A 1031 Exchange investor had their bank loan denied 10 days prior to the scheduled close of escrow, due to the high vacancy levels within the residential portion of the mixed-unit building. They used a 12-month bridge loan to close, and leased all the residential units. Ultimately, they refinanced into a bank loan with a 12-month rent roll.

Investor Acquired a Partially Finished Building

FCTD had an investor purchase a building mid-construction from a builder who abandoned the project, and just wanted to break even. This turned out to be a great project, as we secured a construction completion loan for our borrower to acquire and finish the project.

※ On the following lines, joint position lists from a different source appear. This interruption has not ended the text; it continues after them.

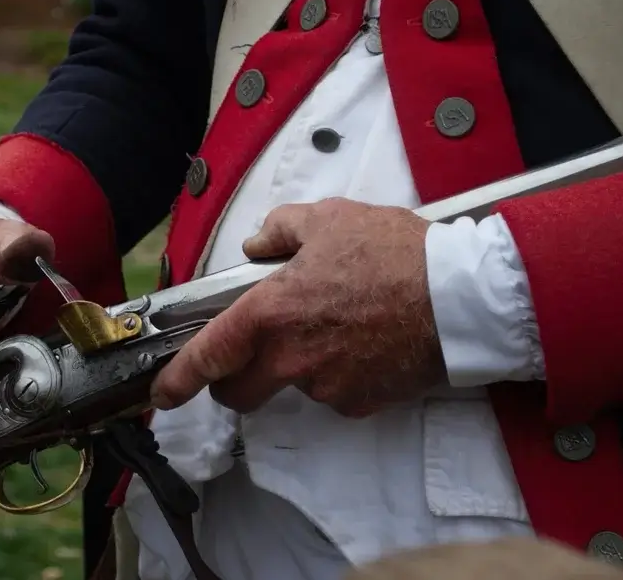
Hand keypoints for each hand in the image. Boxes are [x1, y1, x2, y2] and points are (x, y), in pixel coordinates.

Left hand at [150, 198, 446, 417]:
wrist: (460, 296)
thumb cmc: (394, 253)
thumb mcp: (329, 219)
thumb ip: (280, 230)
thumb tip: (257, 245)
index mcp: (271, 313)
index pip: (209, 355)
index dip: (178, 378)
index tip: (162, 392)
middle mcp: (291, 358)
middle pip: (241, 392)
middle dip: (236, 381)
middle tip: (255, 353)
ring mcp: (327, 386)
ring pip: (295, 384)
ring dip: (303, 362)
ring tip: (343, 322)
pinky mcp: (360, 403)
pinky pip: (336, 390)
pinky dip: (342, 371)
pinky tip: (369, 340)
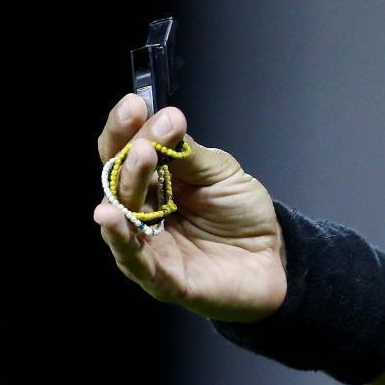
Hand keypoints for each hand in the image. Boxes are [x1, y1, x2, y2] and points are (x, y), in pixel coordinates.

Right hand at [94, 94, 286, 322]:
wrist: (273, 259)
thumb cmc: (240, 214)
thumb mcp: (219, 172)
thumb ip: (189, 153)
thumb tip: (165, 119)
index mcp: (151, 183)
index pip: (124, 152)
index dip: (124, 129)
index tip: (134, 105)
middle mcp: (140, 213)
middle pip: (117, 182)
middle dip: (129, 157)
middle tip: (147, 141)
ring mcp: (148, 247)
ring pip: (121, 219)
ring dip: (125, 187)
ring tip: (138, 160)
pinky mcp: (162, 280)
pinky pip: (136, 262)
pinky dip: (120, 241)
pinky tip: (111, 219)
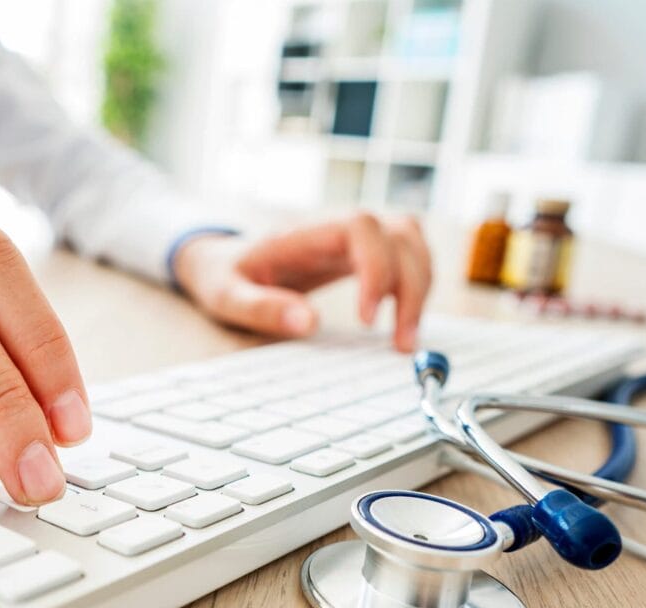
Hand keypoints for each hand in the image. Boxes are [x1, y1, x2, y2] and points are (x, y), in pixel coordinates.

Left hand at [173, 213, 431, 350]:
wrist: (225, 262)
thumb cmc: (225, 276)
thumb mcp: (226, 296)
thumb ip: (261, 308)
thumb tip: (307, 323)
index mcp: (301, 232)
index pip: (359, 227)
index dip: (375, 266)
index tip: (366, 318)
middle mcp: (334, 227)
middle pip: (398, 233)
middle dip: (410, 287)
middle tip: (399, 342)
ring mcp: (352, 238)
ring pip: (411, 241)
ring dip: (420, 288)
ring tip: (404, 340)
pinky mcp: (363, 253)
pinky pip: (407, 256)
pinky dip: (416, 286)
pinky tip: (402, 322)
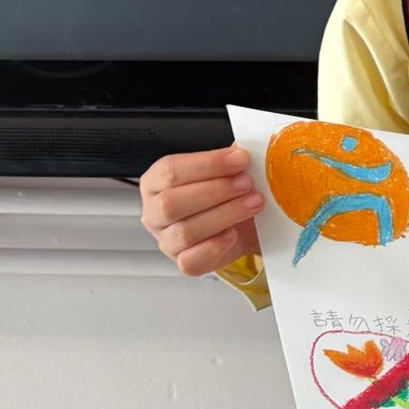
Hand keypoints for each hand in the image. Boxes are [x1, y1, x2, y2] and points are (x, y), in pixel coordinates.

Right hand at [140, 145, 262, 276]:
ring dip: (224, 215)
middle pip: (172, 202)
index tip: (240, 159)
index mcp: (156, 182)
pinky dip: (215, 246)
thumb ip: (231, 158)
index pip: (171, 170)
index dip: (208, 164)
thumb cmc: (227, 194)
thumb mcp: (228, 171)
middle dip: (215, 191)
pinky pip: (191, 261)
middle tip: (247, 183)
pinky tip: (234, 233)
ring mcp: (166, 240)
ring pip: (185, 232)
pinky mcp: (183, 262)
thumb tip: (247, 146)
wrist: (242, 226)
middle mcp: (155, 211)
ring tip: (253, 203)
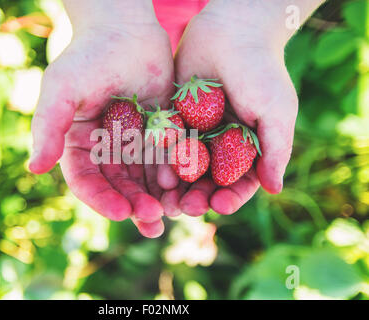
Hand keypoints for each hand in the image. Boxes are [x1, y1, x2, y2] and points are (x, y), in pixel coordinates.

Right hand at [29, 1, 173, 237]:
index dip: (103, 200)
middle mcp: (106, 149)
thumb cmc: (88, 56)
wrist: (125, 29)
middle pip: (119, 187)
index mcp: (79, 145)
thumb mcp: (61, 89)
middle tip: (153, 220)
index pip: (88, 182)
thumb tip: (34, 167)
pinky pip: (168, 158)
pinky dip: (176, 173)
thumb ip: (48, 127)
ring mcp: (134, 142)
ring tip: (174, 212)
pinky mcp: (160, 132)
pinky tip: (187, 184)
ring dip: (159, 198)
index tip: (122, 213)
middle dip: (136, 205)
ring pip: (146, 179)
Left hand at [160, 0, 300, 216]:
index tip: (218, 205)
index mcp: (248, 146)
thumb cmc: (261, 70)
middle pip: (208, 180)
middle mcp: (222, 144)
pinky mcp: (176, 118)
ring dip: (177, 186)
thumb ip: (276, 150)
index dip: (230, 197)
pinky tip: (155, 172)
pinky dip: (163, 160)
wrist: (231, 30)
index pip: (239, 182)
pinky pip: (168, 143)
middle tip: (185, 208)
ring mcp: (197, 132)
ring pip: (185, 168)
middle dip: (197, 196)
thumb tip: (275, 190)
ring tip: (166, 198)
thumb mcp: (276, 111)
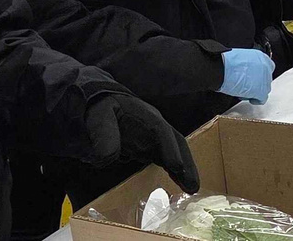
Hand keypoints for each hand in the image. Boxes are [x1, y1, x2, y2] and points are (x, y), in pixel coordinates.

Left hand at [85, 93, 199, 193]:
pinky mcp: (147, 147)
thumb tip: (107, 159)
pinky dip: (172, 172)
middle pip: (177, 143)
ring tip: (192, 189)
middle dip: (187, 163)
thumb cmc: (100, 108)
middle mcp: (155, 127)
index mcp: (145, 116)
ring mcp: (153, 138)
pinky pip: (164, 159)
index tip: (176, 166)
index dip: (170, 148)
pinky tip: (177, 183)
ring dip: (184, 170)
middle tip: (194, 186)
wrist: (98, 103)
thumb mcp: (98, 117)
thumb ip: (104, 134)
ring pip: (174, 153)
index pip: (162, 132)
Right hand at [219, 48, 274, 104]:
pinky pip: (262, 98)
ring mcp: (265, 79)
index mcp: (261, 57)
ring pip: (266, 88)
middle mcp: (266, 67)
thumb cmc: (227, 63)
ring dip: (257, 91)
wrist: (222, 69)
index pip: (267, 67)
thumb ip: (250, 64)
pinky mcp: (261, 91)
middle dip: (258, 83)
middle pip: (266, 79)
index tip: (255, 77)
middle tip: (249, 85)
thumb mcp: (243, 58)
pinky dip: (256, 100)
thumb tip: (248, 70)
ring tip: (246, 92)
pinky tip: (250, 99)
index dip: (260, 74)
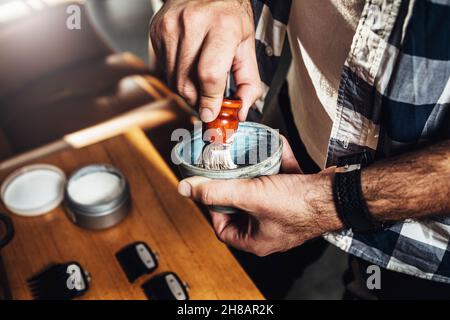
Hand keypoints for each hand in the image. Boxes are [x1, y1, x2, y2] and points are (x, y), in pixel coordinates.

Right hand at [150, 0, 261, 121]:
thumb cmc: (228, 14)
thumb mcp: (247, 44)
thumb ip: (249, 82)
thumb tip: (240, 111)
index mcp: (222, 26)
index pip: (209, 75)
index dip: (210, 101)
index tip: (211, 113)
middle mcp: (192, 24)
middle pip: (187, 83)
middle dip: (198, 101)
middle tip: (208, 101)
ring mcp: (170, 27)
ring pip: (172, 80)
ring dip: (186, 90)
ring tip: (199, 79)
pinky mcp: (156, 31)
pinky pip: (163, 69)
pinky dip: (176, 76)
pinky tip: (187, 64)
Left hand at [177, 137, 343, 255]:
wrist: (339, 194)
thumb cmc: (299, 204)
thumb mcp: (249, 196)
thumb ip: (216, 191)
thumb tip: (187, 189)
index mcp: (255, 240)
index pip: (222, 228)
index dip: (213, 208)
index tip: (211, 188)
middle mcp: (268, 229)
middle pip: (240, 207)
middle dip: (235, 184)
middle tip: (229, 168)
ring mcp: (282, 213)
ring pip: (259, 191)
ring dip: (255, 171)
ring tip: (249, 155)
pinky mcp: (294, 198)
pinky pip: (278, 181)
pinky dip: (276, 164)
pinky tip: (275, 147)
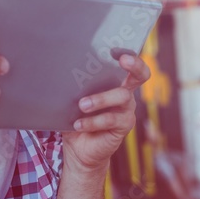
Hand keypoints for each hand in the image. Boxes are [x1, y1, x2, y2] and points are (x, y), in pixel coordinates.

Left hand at [62, 53, 151, 173]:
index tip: (120, 50)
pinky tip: (78, 124)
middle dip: (134, 65)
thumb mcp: (73, 100)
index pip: (129, 64)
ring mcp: (126, 110)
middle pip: (140, 75)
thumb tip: (58, 69)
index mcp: (114, 83)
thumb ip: (74, 87)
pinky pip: (111, 120)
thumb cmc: (75, 118)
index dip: (131, 55)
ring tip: (82, 105)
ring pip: (121, 96)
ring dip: (100, 99)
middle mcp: (125, 94)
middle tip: (122, 60)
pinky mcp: (123, 126)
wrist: (78, 148)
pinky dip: (92, 121)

First Floor Cannabis Tenant With Residential Units Upstairs

The owner of a mixed-use property in Los Angeles leased first-floor retail space to a cannabis dispensary. Their CMBS lender discovered the cannabis tenant and called the loan — because the borrower violated the terms of the loan agreement, which prohibited leasing to a cannabis tenant. The owner paid off the CMBS loan quickly with a 12-month hard money bridge loan. The 12 months gave them time to apply for institutional financing through a state-chartered bank.

Mixed Use - Retail Office Residential

Pricing and Terms for Mixed-Use Hard Money Loans

Pricing and terms for hard money land loans are case-by-case, depending on the following criteria:

  • Borrower Experience
  • Borrower Liquidity
  • Scope of Work
  • Timeline for Completion
  • Finished Value
  • Additional Collateral
  • Exit Strategy

For additional pricing info, read our blog post, Hard Money Loan Pricing, Interest Rates, Fees, Closing Costs.

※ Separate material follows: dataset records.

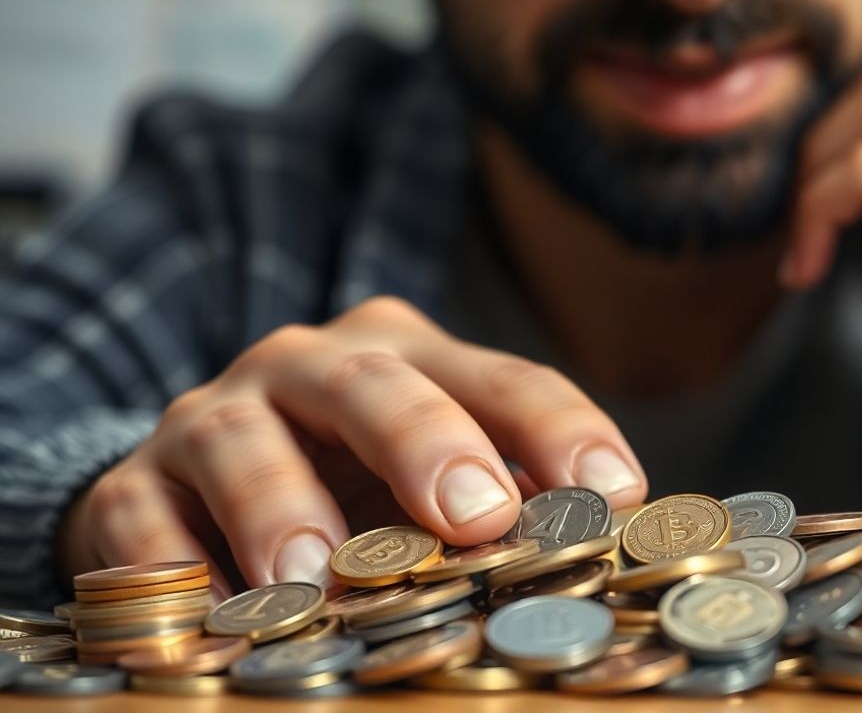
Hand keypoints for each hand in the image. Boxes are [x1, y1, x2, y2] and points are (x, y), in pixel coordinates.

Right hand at [60, 297, 646, 596]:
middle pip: (377, 386)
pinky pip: (139, 515)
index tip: (615, 495)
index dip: (563, 432)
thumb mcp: (427, 479)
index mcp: (407, 358)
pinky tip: (202, 614)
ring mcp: (217, 418)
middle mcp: (311, 368)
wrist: (193, 479)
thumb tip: (606, 549)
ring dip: (282, 508)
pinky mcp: (135, 481)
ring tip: (314, 581)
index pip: (503, 381)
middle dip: (428, 444)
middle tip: (475, 518)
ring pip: (246, 441)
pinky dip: (166, 565)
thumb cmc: (347, 486)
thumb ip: (504, 498)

Exit Strategy: Paying off Mixed-Use Hard Money Loans

When you apply for a hard money loan for a mixed-use property, you’ll need to dial into your exit strategy details. If you’re wishy-washy about the end game, a broker and lender will want you to drill down to a definitive exit strategy – along with a fallback position in case something happens.

There are two types of exit strategies: property sale and refinance.

Property Sale

A common strategy to pay off a loan is to sell the property. However, it's important to ensure that the sale price will be enough to cover the bridge loan without over-encumbering the property. To evaluate this risk, FCTD will assess the expected sale price during underwriting to determine if there is enough wiggle room for the borrower in case the market dips and they have to lower their list price. Our goal is to help borrowers come out with proceeds from the sale, rather than having to use additional funds to pay off the loan at closing. By carefully evaluating the expected sale price, we can set up borrowers to successfully pay off their bridge loans while also minimizing the risk to their property.


If you plan on refinancing out of a mixed-use hard money loan, you’ll need to have a good idea of the bank or institutional loan you’ll apply for. Below are the long-term programs that most borrowers use to pay off hard money financing:

  • SBA 7(a)
  • SBA 504
  • USDA B&I
  • Bank Loans - community and regional banks where the borrower has a depository relationship
  • CMBS

FCTD is committed to helping real estate investors find the right mixed-use hard money loans to fund their projects. Whether for commercial, residential or industrial purposes, hard money lending can help borrowers acquire, refinance or build a mixed-use space. When speed is important and long-term financing is difficult to come by, the flexibility of hard money lending can be the best solution for obtaining your next property. FCTD has the resources and expertise to help you explore the mixed-use hard money loans that can work best for your particular situation.